Non-US public companies sued in the US are more likely to lose than their American counterparts of similar size facing similar claims, a study of 3,000 corporate defendants has found.
|Dr. Utpal Bhattacharya|
The study says that the mere announcement of a US lawsuit also hits non-US companies far harder.
On average, their value fell $930,000 on the day of the announcement compared with $366,000 for US firms, according to the study led by Utpal Bhattacharya, a finance professor at Indiana University's Kelley School of Business.
In an abstract, the authors say:
Using a comprehensive sample of 2,361 public U.S. corporate defendants and 715 public foreign corporate defendants in U.S. federal courts in the period 1995-2000, we find that the market reaction at the announcement of a U.S. federal lawsuit is less negative for U.S. corporate defendants.
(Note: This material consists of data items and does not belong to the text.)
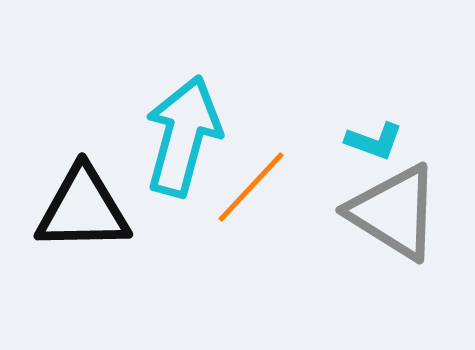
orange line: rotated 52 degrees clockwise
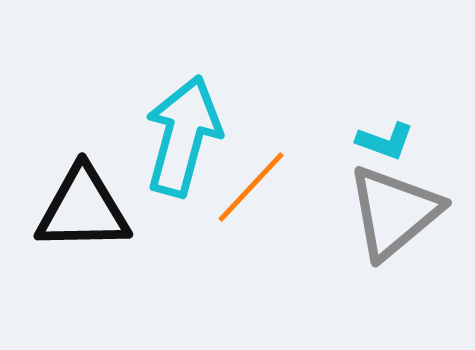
cyan L-shape: moved 11 px right
gray triangle: rotated 48 degrees clockwise
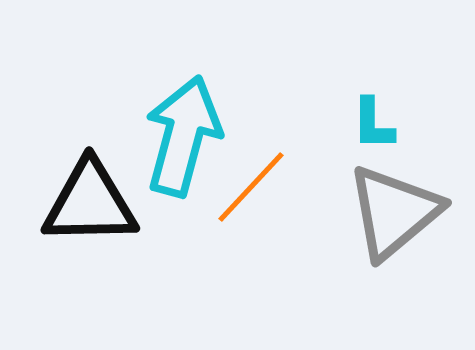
cyan L-shape: moved 12 px left, 17 px up; rotated 70 degrees clockwise
black triangle: moved 7 px right, 6 px up
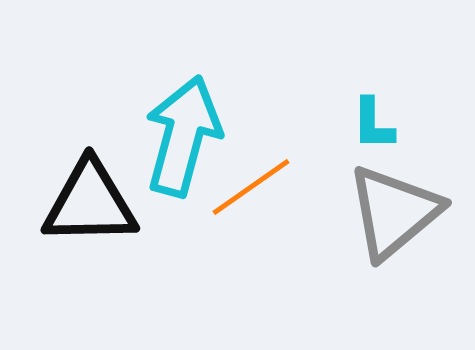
orange line: rotated 12 degrees clockwise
We find that this market reaction is rational; U.S. firms are less likely to lose than foreign firms controlling for year, industry, type of litigation, size and profitability. This may still reflect a sample selection bias. We control for this bias, and the results remain. We thus cannot rule out that U.S. firms have a home court advantage in U.S. federal courts.
The apparent “home court advantage” in the study is a risk factor for foreign firms doing business in the US. As the Democratic Party, which is strongly supported by tort lawyers, will take control of Congress in January, tort reform will not gain much traction. Republican support for tort reform is viewed as pro-business and anti-consumer by Democrats.
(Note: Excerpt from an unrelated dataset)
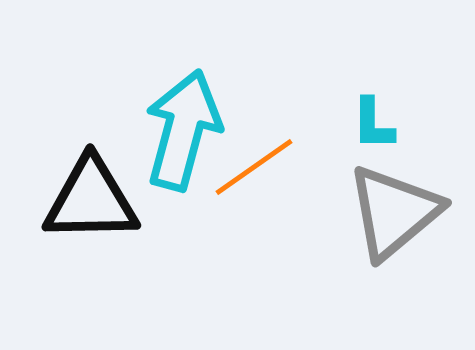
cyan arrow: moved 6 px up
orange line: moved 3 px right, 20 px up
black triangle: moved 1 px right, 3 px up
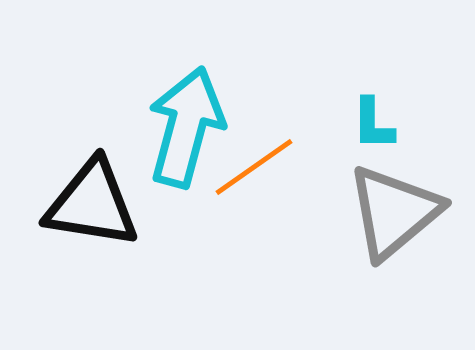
cyan arrow: moved 3 px right, 3 px up
black triangle: moved 1 px right, 4 px down; rotated 10 degrees clockwise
“If it’s a foreign firm that gets sued, they lose far more often and they lose higher dollar amounts,” Professor Bhattacharya said. “Foreign firms don’t think they get a fair shake in US courts.”
He said the companies studied were spread across the globe.
The study, co-authored by Bruce Haslem and Neal Galpin, also reveals that more non-US firms were becoming entangled in the US legal system.
In 1995, non-US firms made up 20 per cent of the public company defendants. By the end of the study period, their share had risen to 29 per cent.
Some non-US companies may choose to fight lawsuits that US companies would opt to settle.
The authors say that the most comprehensive estimates of tort liability direct costs come from a consulting firm, Tillinghast-Towers Perrin. Their 2003 report estimates a tort cost of $233 billion in the U.S. in 2002 (2.23% of US GDP). This has increased more than hundredfold from $1.8 billion in 1950 (0.61% of U.S. GDP). In Italy and Germany, the next two closest countries in terms of tort costs, tort costs were 1.7% and 1.3% of GDP respectively in 2000 (page 20, The Economics of U.S. Tort Liability: A Primer, October 2003.)
The study begins as follows:
The Loewen Corporation, a small Canadian firm that runs a funeral home chain, was sued by Jerry O’Keefe in the state of Mississippi in 1995. It seemed like a routine contract squabble.
The value of the enterprises at stake was estimated to be a mere USD 8.5 million. Yet, a percentage fee trial lawyer convinced a Mississippi jury to award USD 100 million and USD 400 million as compensatory and punitive damages respectively. These amounts would have wiped out the small firm’s net worth. A state judge refused to lower or set aside this verdict. The Mississippi Supreme Court asked for a bond of USD 625 million if the case was to be appealed. Loewen Corporation settled for USD 100 million. Its stock crashed from USD 41 to USD 8, and it almost became bankrupt.
The global nature of this case is not unusual. As globalization progresses, cross-border corporate lawsuits, where the plaintiff is from country A and the defendant is from country B, are becoming more frequent. The large tort award, also, is not unusual. Tort awards are much higher in the U.S. than in other countries. The presence of a percentage-fee trial lawyer in this international case, also, is not unusual. U.S. trial lawyers are globalizing their industry. What is unusual in this case is the crude appeal to patriotism that the plaintiff’s lawyers made. Walter Olson, covering this case for the Wall Street Journal of February 14, 1996, in an article titled “A Small Canadian Firm Meets the American Tort Monster,” analyzed the strategies of Mr. O’ Keefe’s lawyer. The ‘dump on outsiders’ strategy was particularly effective. It was mentioned in the closing arguments that Mr. O’Keefe “fought for his country” and was now willing to “stand up for America” by suing this rich, foreign company.